Department of Physical Therapy, University of Illinois at Chicago, Chicago, IL 60612, United States.
Department of Physical Therapy, University of Illinois at Chicago, Chicago, IL 60612, United States.
J Biomech. 2019 Nov 11;96:109334. doi: 10.1016/j.jbiomech.2019.109334. Epub 2019 Sep 12.
Aging-associated fall-risk assessment is crucial for fall prevention. Thus, this study aimed to develop a prognostic model to predict fall-risk following an unexpected over-ground slip perturbation based on normal gait pattern in healthy older adults. 112 healthy older adults who experienced a novel slip in a safe laboratory environment were included. Their slip trial and natural walking trial immediately prior to it were analyzed. To identify the best fall-risk predictive model, gait related variables including step length, segment angles, center of mass state, and ground reaction force (GRF) were determined and inputted into a stepwise logistic regression. The optimal slip-induced fall prediction model was based on the right thigh angle at slipping foot touchdown (TD), the maximum GRF of the slipping limb after TD, and the momentum change from TD to recovery foot liftoff (LO), with an overall prediction accuracy of 75.9%, predicting 74.5% of falls (sensitivity) and 77.2% of recoveries (specificity). Conversely, a model based on clinical and demographic measures predicted 78.2% of falls and 47.4% of recoveries, resulting in a much lower overall accuracy of 62.5%. The fall-risk model based on normal gait pattern which was developed for slip-induced perturbations in healthy older adults was able to provide a high predictive accuracy. This information could provide insight about the ideal normal gait measures which could be used to contribute towards development of therapeutic strategies related to dynamic balance and fall prevention to enhance preventive interventions in populations with high-risk for slip-induced falls.

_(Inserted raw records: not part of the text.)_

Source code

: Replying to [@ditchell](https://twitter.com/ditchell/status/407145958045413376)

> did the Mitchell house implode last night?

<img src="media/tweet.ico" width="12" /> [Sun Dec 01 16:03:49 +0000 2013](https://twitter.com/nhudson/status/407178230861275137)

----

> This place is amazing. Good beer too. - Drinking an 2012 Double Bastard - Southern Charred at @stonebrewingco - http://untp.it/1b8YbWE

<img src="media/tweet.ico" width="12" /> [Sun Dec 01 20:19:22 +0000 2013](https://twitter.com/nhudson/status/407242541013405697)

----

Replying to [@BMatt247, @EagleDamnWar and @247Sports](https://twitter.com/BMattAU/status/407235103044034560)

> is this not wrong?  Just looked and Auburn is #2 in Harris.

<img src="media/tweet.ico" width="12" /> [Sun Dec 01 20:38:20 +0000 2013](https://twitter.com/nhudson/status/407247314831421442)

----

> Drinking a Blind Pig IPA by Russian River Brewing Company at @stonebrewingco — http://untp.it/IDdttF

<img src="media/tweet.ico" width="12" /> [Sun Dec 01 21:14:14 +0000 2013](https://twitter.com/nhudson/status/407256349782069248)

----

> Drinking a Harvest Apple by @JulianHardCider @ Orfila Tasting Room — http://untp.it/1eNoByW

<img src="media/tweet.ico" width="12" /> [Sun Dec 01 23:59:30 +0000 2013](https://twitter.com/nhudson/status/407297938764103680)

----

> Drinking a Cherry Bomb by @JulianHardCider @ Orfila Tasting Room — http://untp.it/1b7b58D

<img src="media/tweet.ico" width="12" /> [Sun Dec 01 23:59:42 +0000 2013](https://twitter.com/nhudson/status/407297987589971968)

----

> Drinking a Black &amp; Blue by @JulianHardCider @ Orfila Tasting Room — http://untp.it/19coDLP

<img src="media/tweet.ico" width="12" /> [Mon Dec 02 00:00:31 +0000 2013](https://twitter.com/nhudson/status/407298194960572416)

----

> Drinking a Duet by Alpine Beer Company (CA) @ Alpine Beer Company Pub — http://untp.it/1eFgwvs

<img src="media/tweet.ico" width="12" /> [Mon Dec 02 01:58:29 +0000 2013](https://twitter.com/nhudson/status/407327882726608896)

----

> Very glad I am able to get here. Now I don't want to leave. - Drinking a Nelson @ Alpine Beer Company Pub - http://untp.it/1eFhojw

与衰老相关的跌倒风险评估对于预防跌倒至关重要。因此,本研究旨在开发一种预后模型,以预测健康老年人在意外地面滑动干扰下的跌倒风险,该模型基于正常的步态模式。纳入了 112 名在安全实验室环境中经历新的滑动的健康老年人。分析了他们在滑动试验之前的自然行走试验。为了确定最佳跌倒风险预测模型,确定了与步态相关的变量,包括步长、节段角度、质心状态和地面反力(GRF),并将其输入逐步逻辑回归。最佳的滑动诱发跌倒预测模型基于滑动脚触地(TD)时的右大腿角度、TD 后滑动肢体的最大 GRF 以及从 TD 到恢复脚离地(LO)的动量变化,总体预测准确率为 75.9%,预测跌倒的准确率为 74.5%(敏感性)和恢复的准确率为 77.2%(特异性)。相反,基于临床和人口统计学措施的模型预测跌倒的准确率为 78.2%,恢复的准确率为 47.4%,整体准确率低至 62.5%。为健康老年人的滑动干扰开发的基于正常步态模式的跌倒风险模型能够提供较高的预测准确率。这些信息可以提供有关理想的正常步态测量的见解,这些测量可用于为与动态平衡和跌倒预防相关的治疗策略的发展做出贡献,以增强对高跌倒风险人群的预防干预。